- _Source data_:
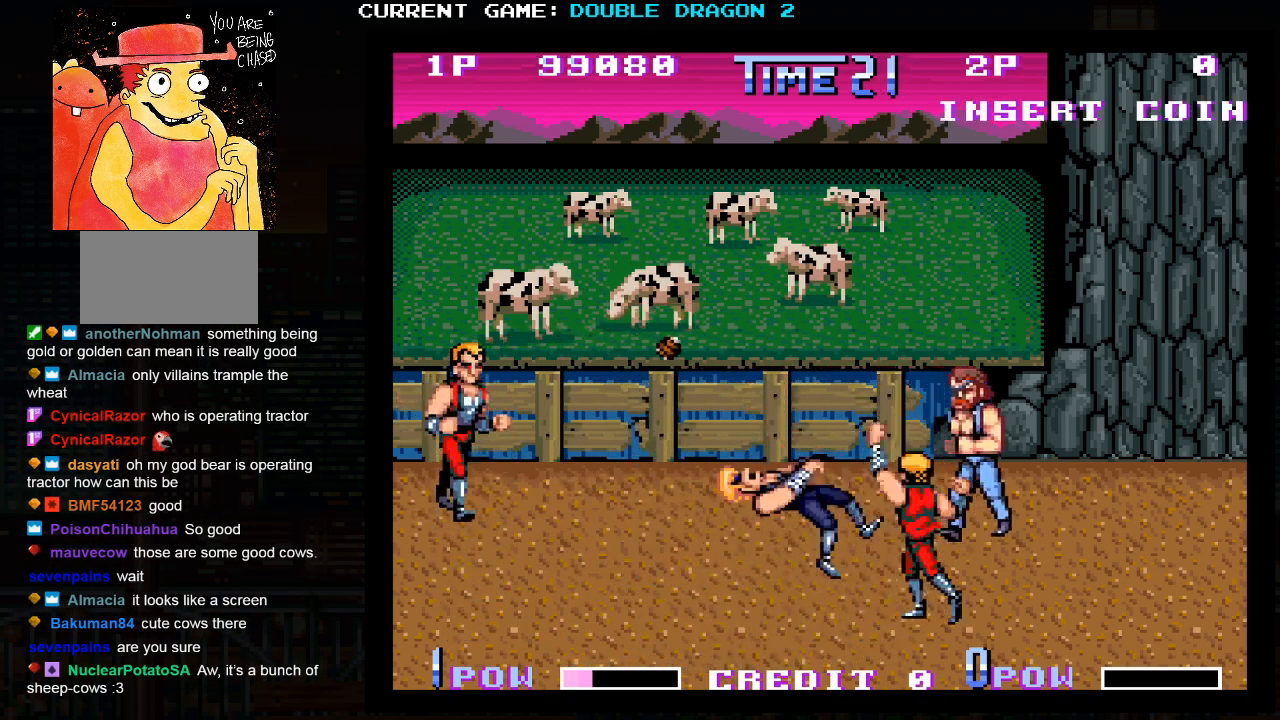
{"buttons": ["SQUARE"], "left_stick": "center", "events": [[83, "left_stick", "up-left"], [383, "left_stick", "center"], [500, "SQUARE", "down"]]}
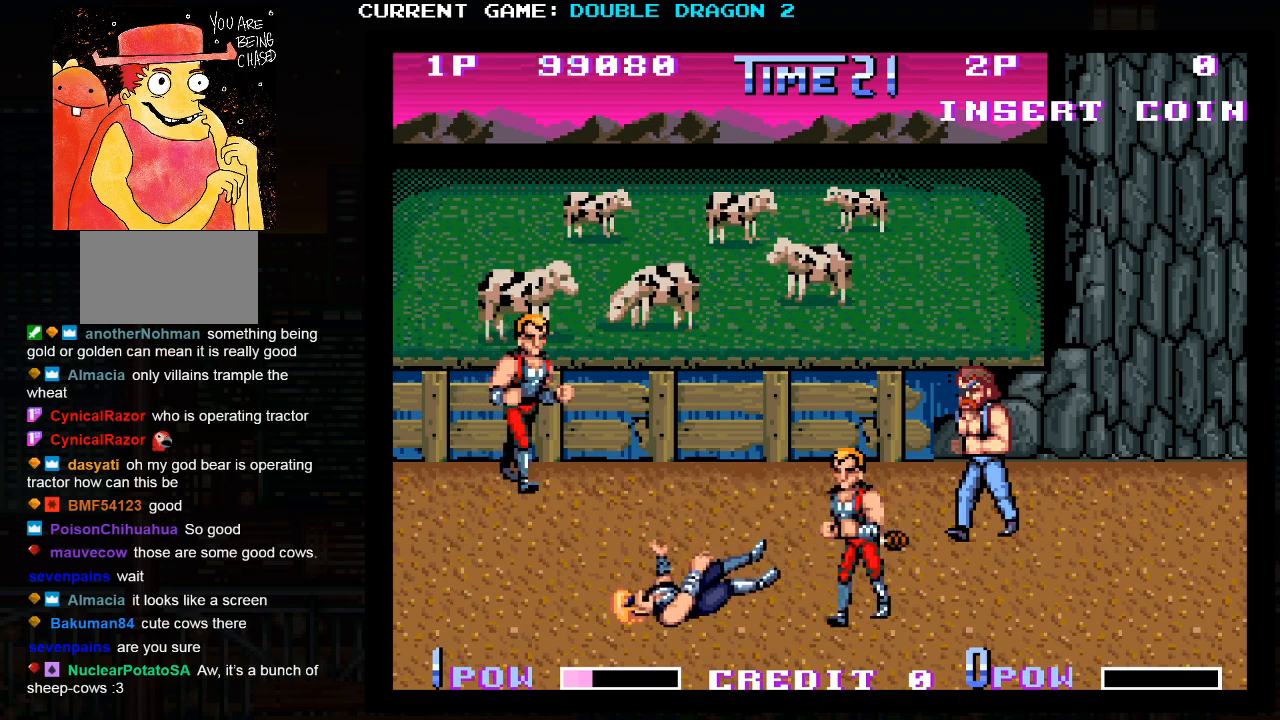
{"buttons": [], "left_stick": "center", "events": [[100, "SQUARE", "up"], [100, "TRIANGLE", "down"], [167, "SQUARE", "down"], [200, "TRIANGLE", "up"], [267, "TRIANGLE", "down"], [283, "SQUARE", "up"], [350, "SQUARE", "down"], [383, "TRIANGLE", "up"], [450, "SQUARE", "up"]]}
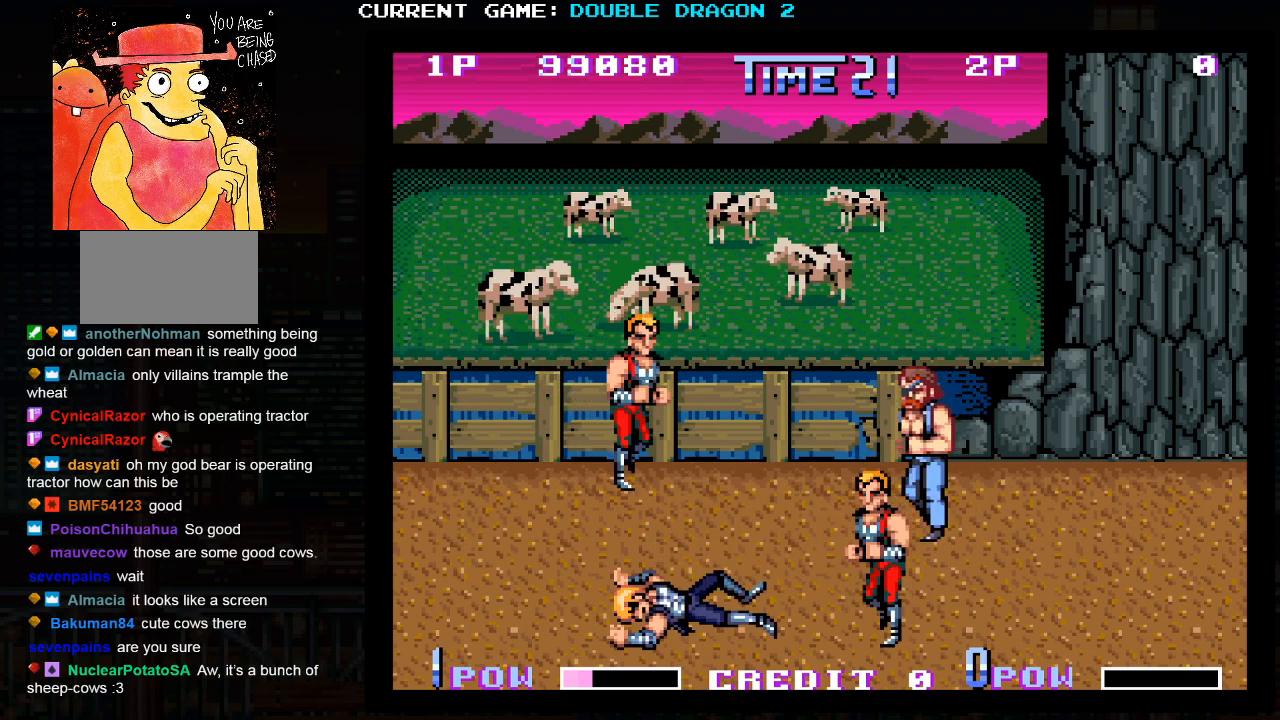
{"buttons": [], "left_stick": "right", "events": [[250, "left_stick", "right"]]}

- _Exercise prompt_: Exact repetition of the material above is required, with the images removed.

- _Response to the exercise_:
{"buttons": ["SQUARE"], "left_stick": "center", "events": [[83, "left_stick", "up-left"], [383, "left_stick", "center"], [500, "SQUARE", "down"]]}
{"buttons": [], "left_stick": "center", "events": [[100, "SQUARE", "up"], [100, "TRIANGLE", "down"], [167, "SQUARE", "down"], [200, "TRIANGLE", "up"], [267, "TRIANGLE", "down"], [283, "SQUARE", "up"], [350, "SQUARE", "down"], [383, "TRIANGLE", "up"], [450, "SQUARE", "up"]]}
{"buttons": [], "left_stick": "right", "events": [[250, "left_stick", "right"]]}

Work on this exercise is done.